Loft conversions can add more space and value but there's a lot to think about first.
It's safe to say our homes have seen a lot of action over the past few months. So much so that some of us may be thinking about going up in the world - with a loft conversion, to create extra living space without having to move.
Savvy as it may sound, large construction jobs come at a price and there's lots to consider. To help, we turned to trades site myjobquote.co.uk for insight into some of the key things to think about if you're considering a loft conversion...
1. Hiring an architect
When planning a loft conversion, it's best to hire an architect to design and draw up the plans. This means the loft conversion will certainly be safe, and there's a clear plan for contractors to follow to save any confusion, time and money. Architect fees need to be considered and added to any budget for a loft conversion.
2. Type of loft conversion
There are a number of different kinds of loft conversion, and it's always good to have an idea of what type you can have in your property and what outcome you want. This will also give you an idea of what budget you'll need too.
For example, if you're looking for a cheaper loft conversion, a roof light loft conversion is the most affordable option, whereas a mansard loft conversion is the most expensive type. The type of loft conversion you have can also be dictated by what type and size of space you have available.
Roof light loft conversion: This is the most affordable option, as no construction is carried out on the roof, but windows are added to let in light. They don't provide as much space as other conversions because the roof is left where it is, so if you want more space, other loft conversions may be ideal.
Dormer loft conversion: A dormer conversion increases the amount of head space in your loft, so you'll have more space to play around with than a roof light conversion. Extra space is added by extending from the roof, and a dormer window is then added.
Hip-to-gable loft conversion: A hip-to-gable loft conversion changes the shape of a property's roof entirely. This will give a lot of extra room to a home, but usually can only be built on semi-detached and detached houses as a sloping roof is changed to a vertical roof.
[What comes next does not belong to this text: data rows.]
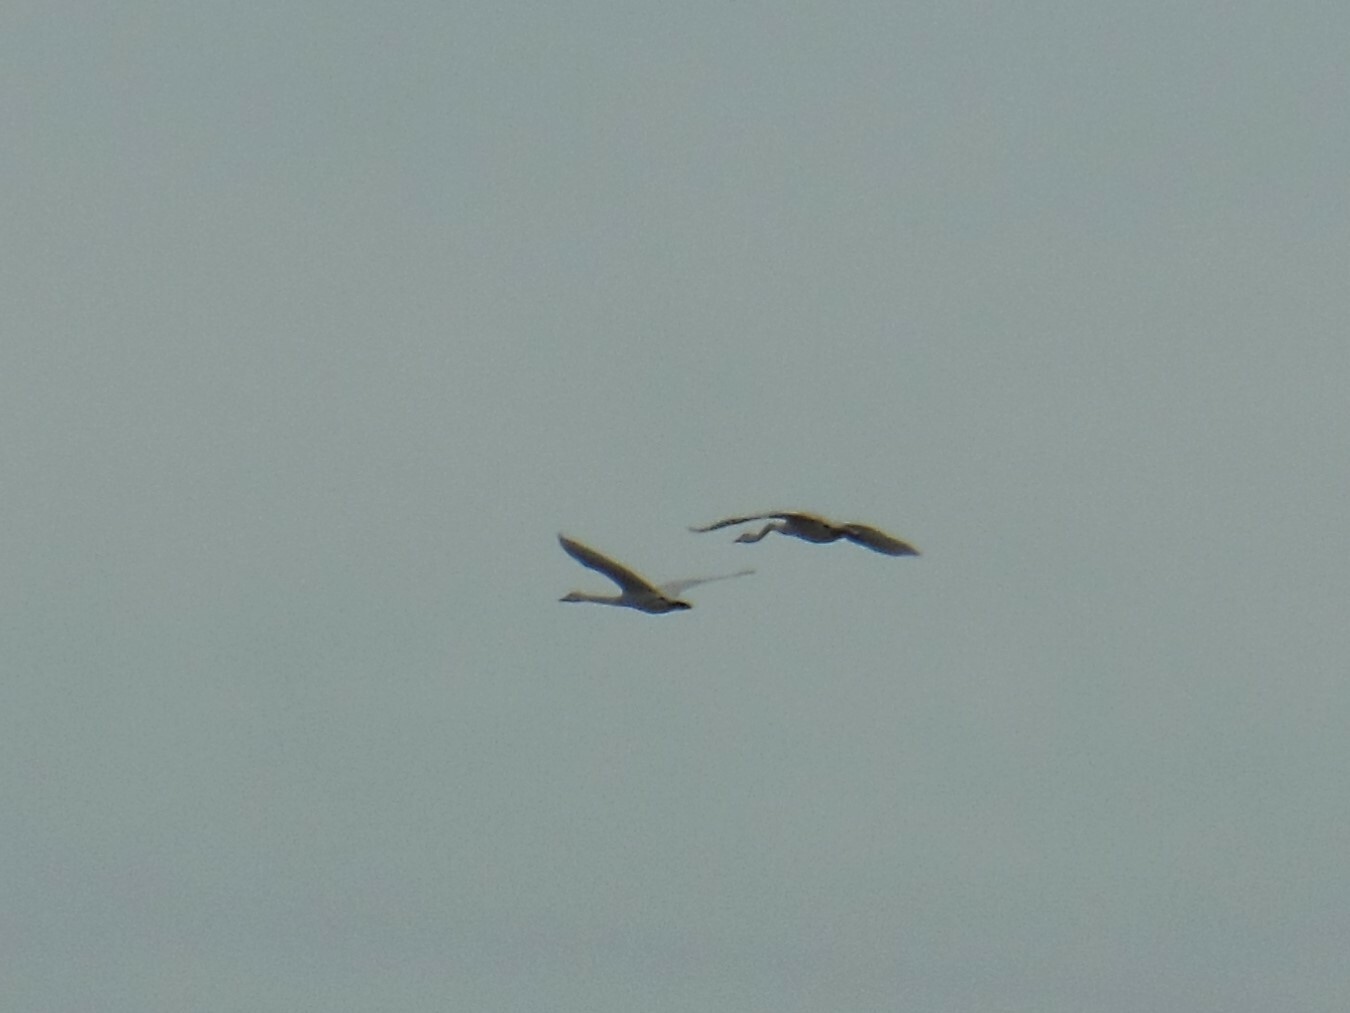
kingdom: Animalia
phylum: Chordata
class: Aves
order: Anseriformes
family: Anatidae
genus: Cygnus
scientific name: Cygnus cygnus
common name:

Mansard loft conversion: This type of loft conversion will give a property the most space, as the roof is completely altered (most of the time to become a flat roof) and new walls are added too.
Having a clear budget to stick to helps you decide what loft conversion you can afford, and what finishes and furnishing you can afford too. There are a lot of options out there to choose from, from door handles to windows, and having a budget can help you make decisions and ensure you're not left out of pocket.
Think about where you can put a staircase and how much space is available for it. This is an important part of the build as you need the loft conversion to link with the rest of the house, so the property's layout flows naturally and the conversion doesn't create a disjointed space. There's a range of staircases available, even for the smallest spaces, but having a plan is a must.
6. Head space needed
The space between the ceiling and floor in your loft will give you an idea on whether your loft can be converted comfortably. The minimum height for a loft conversion is about 2.2 metres, so if your loft is smaller than this, you may not be able to convert it, or you may need extra construction work to create enough head space.